==== The input ====

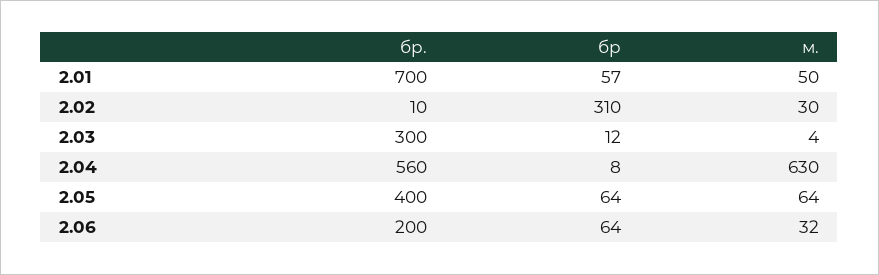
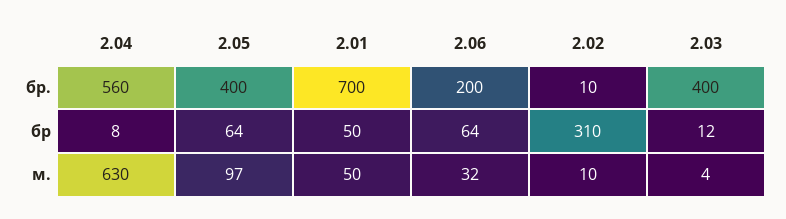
  {
    "бр.": {
      "2.01": 700,
      "2.02": 10,
-     "2.03": 300,
+     "2.03": 400,
      "2.04": 560,
      "2.05": 400,
      "2.06": 200
    },
    "бр": {
-     "2.01": 57,
+     "2.01": 50,
      "2.02": 310,
      "2.03": 12,
      "2.04": 8,
      "2.05": 64,
      "2.06": 64
    },
    "м.": {
      "2.01": 50,
-     "2.02": 30,
+     "2.02": 10,
      "2.03": 4,
      "2.04": 630,
-     "2.05": 64,
+     "2.05": 97,
      "2.06": 32
    }
  }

====

- _Task statement_:
A word-for-word copy of all the records above is required, with the pictures left out.

- _Result_:
  {
    "бр.": {
      "2.01": 700,
      "2.02": 10,
-     "2.03": 300,
+     "2.03": 400,
      "2.04": 560,
      "2.05": 400,
      "2.06": 200
    },
    "бр": {
-     "2.01": 57,
+     "2.01": 50,
      "2.02": 310,
      "2.03": 12,
      "2.04": 8,
      "2.05": 64,
      "2.06": 64
    },
    "м.": {
      "2.01": 50,
-     "2.02": 30,
+     "2.02": 10,
      "2.03": 4,
      "2.04": 630,
-     "2.05": 64,
+     "2.05": 97,
      "2.06": 32
    }
  }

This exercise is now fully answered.